Yesterday after therapy, I had lunch with Jessica and Namine. We unintentionally went to a smelly restaurant.
When my girls came to pick me up at work, Jessica told me that Namine wanted to go to Subway. Even though it was closer, I would have rathered go to Cousins (they do have better bread and better subs, after all), so I asked Namine if that was okay with her. She said yes.
I fired up the navigation app on my phone and found the nearest (or at least the first suggested) Cousins location. It was only a few minutes away, so I gave Jessica directions to get us there.
When we arrived, as soon as I got out of the car I was hit with an awful smell. Now, I suffer from year-round allergies caused by pretty much every living thing ever — that’s both animals and plants, kids — so my sense of smell is nearly always impeded. On top of that, I’m just getting over the tail end of some kind of congestion bug. So when I tell you I was hit full-force with this awful smell, you know it was bad. Bad bad bad.
I didn’t say anything, though. I didn’t know what it could have been. We were nowhere near the zoo, although that’s what it smelled like to me. It smelled like filthy animals. Like wet dog or something, I didn’t know. (Even when we are near the zoo, it doesn’t smell like this. Even the wet animals don’t smell this bad.)
So whatever, we went inside Cousins — which was in a strip mall that was also home to Toppers, a chinese food place, a nail salon, and I think one other store, but I don’t remember what. The smell faded once we went inside, but it never left.
So we’re eating our lunch, minding our own business, when the lady in the booth behind us started talking. It took me a moment to realize that she was talking to us. She started out making small talk, and although I am not a social person by nature, I can fake it well enough. Jessica was not so inclined to talk to her, having been annoyed at having her lunch interrupted. Namine was more than happy to engage her in conversation, however. She happily told the lady her name and age, enunciating quite clearly.
Often when Namine tells someone her name, even when she speaks clearly, they ask her to repeat it. “Namine” is not a common name, after all. But this time, the lady got it on the first try. At first I thought the lady was just chatting up Namine. I thought perhaps she was impressed with how she conducted herself; it’s happened before.
Namine is a growing girl, and she seems so big to us — we remember Namine’s mere four-pound weight, and how we could hold her in one arm — but Namine is still smaller than other children, and I suppose she must not look five. (Almost six!) But Namine speaks with the air of an older child, sometimes even that of an adult. We don’t speak down to Namine — we never have — and as a result, her speaking and comprehension are, I think, quite advanced.

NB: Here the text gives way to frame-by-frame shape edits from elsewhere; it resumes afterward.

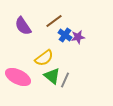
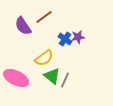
brown line: moved 10 px left, 4 px up
blue cross: moved 4 px down
pink ellipse: moved 2 px left, 1 px down
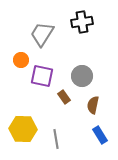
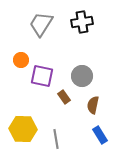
gray trapezoid: moved 1 px left, 10 px up
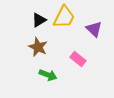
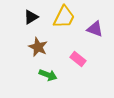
black triangle: moved 8 px left, 3 px up
purple triangle: moved 1 px right; rotated 24 degrees counterclockwise
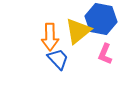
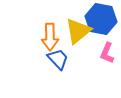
pink L-shape: moved 2 px right, 1 px up
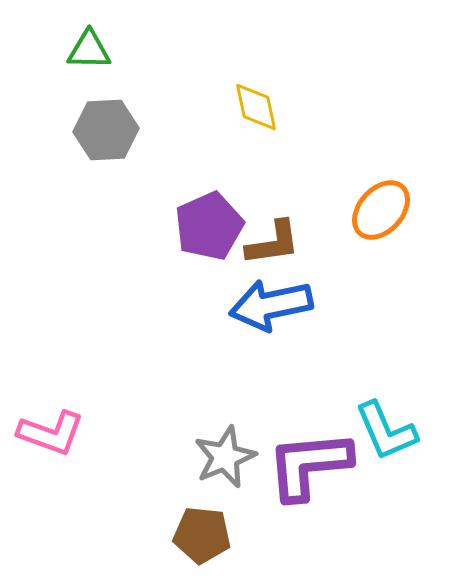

But no, the lady proceeded to solicit some curriculum to us. Jessica informed me later, having seen these books before, that not only were they outrageously expensive, they were also (to be blunt) crap. Even Namine was uninterested; she informed the lady that she already had school, that she was homeschooled, and I supplemented that with that we had no interest in buying any other school books.
Her prospective sale lost, the lady quickly excused herself and said goodbye, leaving the restaurant. It was obvious then that she was just soliciting customers, so we informed an employee before we, too, left.
When we left Cousins, I was again hit with that awful smell. Jessica turned to me. “Don’t you smell that?”
“Of course I do. I just didn’t know what it was.”
“I think it’s the chinese place.”
I guess that made sense. Man, it was just wretched. We promised each other that we would never return to this Cousins. The food was good — we’re never dissatisfied with Cousins subs — but the smell of the neighboring store was just too much.